Of the data CIVIC received directly from ICE about investigations it undertook for complaints lodged directly with the ICE Enforcement and Removal Operations’ Detention Reporting and Information Line, all of the complaints were either marked as “unfounded,” “closed,” “not referred to management,” or “unsubstantiated.” This included the case of a young girl under 18 at the Karnes Detention Center in Texas who had filed a complaint about sexual assault. According to Fialho, a medical exam of the child showed indications of a sexually transmitted disease and vaginal scarring. Despite physical evidence, ICE declared the allegation of sexual abuse “unfounded.”

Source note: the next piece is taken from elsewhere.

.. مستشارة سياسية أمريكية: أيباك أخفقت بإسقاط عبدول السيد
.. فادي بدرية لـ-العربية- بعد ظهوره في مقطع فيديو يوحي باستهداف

“There was only one complaint that was marked ‘substantiated’; the complaint was lodged by a detained individual about being touched inappropriately and offered marijuana by a contracted facility officer in the medical unit of a facility run by Emerald Companies,” Fialho said. “The contractor, Emerald Companies, substantiated the complaint, yet the FOIA data did not state whether the contracted facility officer was reprimanded or fired.”

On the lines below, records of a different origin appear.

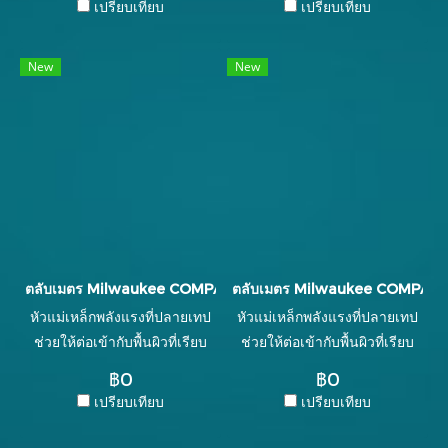
เปรียบเทียบ
เปรียบเทียบ
ไม่คม ไม่บาดมือและมีความ
ไม่คม ไม่บาดมือและมีความ
หนาที่ 0.11 มิลลิเมตร สายเทป
หนาที่ 0.11 มิลลิเมตร สายเทป
New
New
ได้ผ่านมาตรฐานการทดสอบ
ได้ผ่านมาตรฐานการทดสอบ
โดยการดึงสุดไปและกลับ ทุกค
โดยการดึงสุดไปและกลับทุกค
รังได้ถึง 1,500 ครั้ง โดยไม่มี
รังได้ถึง 1,500 ครั้ง โดยไม่มี
ปัญหาเสีย ◆ มีระบบ ANTI-
ปัญหาเสีย ◆ มีระบบ ANTI-
IMPACT คืนทนต่อการตกหล่น
IMPACT คืนทนต่อการตกหล่น
กระแทกพื้นไม่แตก ◆ ที่สำคัญ
กระแทกพื้นไม่แตก ◆ ที่สำคัญ
เหล็กหนีบที่ใช้เข็มขัดเป็นเหล็ก
เหล็กหนีบที่ใช้เข็มขัดเป็นเหล็ก
สปริง
สปริง
ตลับเมตร Milwaukee COMPACT MAGNETIC รุ่น 48-22-0626
ตลับเมตร Milwaukee COMPACT 
หัวแม่เหล็กพลังแรงที่ปลายเทป
หัวแม่เหล็กพลังแรงที่ปลายเทป
ช่วยให้ต่อเข้ากับพื้นผิวที่เรียบ
ช่วยให้ต่อเข้ากับพื้นผิวที่เรียบ
และท่อกลมได้อย่างง่ายดาย ยืด
และท่อกลมได้อย่างง่ายดาย ยืด
฿0
฿0
ตรงโดยไม่งอได้สูงสุดถึง 3.6
ตรงโดยไม่งอได้สูงสุดถึง 3.6
เปรียบเทียบ
เปรียบเทียบ
เมตร
เมตร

Any relief Monterrosa may receive as a result of her alleged abuse hinges on an official investigation being launched. Monterrosa can’t be deported while she waits to hear back on an appeal she filed for her original asylum case. This means she encounters her alleged abuser on a daily basis. In order to obtain a U visa because of the abuse she says she has experienced, Monterrosa would need a law enforcement agency to certify it, but according to Carson, this typically doesn’t take place until the accused perpetrator has been formally charged with a crime.
“Laura wants justice and so far, it’s been delayed and denied,” Carson said. “What is happening to Laura is endemic of detention centers and almost impossible to completely eliminate unless we eliminate detention centers. A woman who spoke at Laura’s press conference was detained at Hutto seven years ago and said she saw inappropriate behavior from guards that was sexual in nature. There has been a trail of these incidents and most of them go unreported and this is why: they don’t get investigated and the women who come forward are shamed or transferred or otherwise punished. This is an extremely pervasive problem.”
Other women inspired by Monterrosa’s example have written letters to Grassroots Leadership about abuse they experienced. While they are remaining anonymous for now, they may choose to come forward as Ana and Esmerelda did. In the meantime, Grassroots Leadership plans to fully cooperate with the FBI’s investigation on Monterrosa’s behalf.